Directions >> Extract every line of the data below and reproduce each one word for word.

Dataset extract >>
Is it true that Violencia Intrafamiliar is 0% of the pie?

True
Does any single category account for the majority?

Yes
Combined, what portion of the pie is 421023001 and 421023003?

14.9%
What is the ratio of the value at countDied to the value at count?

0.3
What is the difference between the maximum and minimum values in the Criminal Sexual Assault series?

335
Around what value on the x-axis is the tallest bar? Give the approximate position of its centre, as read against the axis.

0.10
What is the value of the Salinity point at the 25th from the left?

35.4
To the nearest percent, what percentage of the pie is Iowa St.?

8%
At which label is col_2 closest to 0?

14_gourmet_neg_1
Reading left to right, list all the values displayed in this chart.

Your response >>
Is it true that Violencia Intrafamiliar is 0% of the pie?

True
Does any single category account for the majority?

Yes
Combined, what portion of the pie is 421023001 and 421023003?

14.9%
What is the ratio of the value at countDied to the value at count?

0.3
What is the difference between the maximum and minimum values in the Criminal Sexual Assault series?

335
Around what value on the x-axis is the tallest bar? Give the approximate position of its centre, as read against the axis.

0.10
What is the value of the Salinity point at the 25th from the left?

35.4
To the nearest percent, what percentage of the pie is Iowa St.?

8%
At which label is col_2 closest to 0?

14_gourmet_neg_1
Reading left to right, list all the values displayed in this chart.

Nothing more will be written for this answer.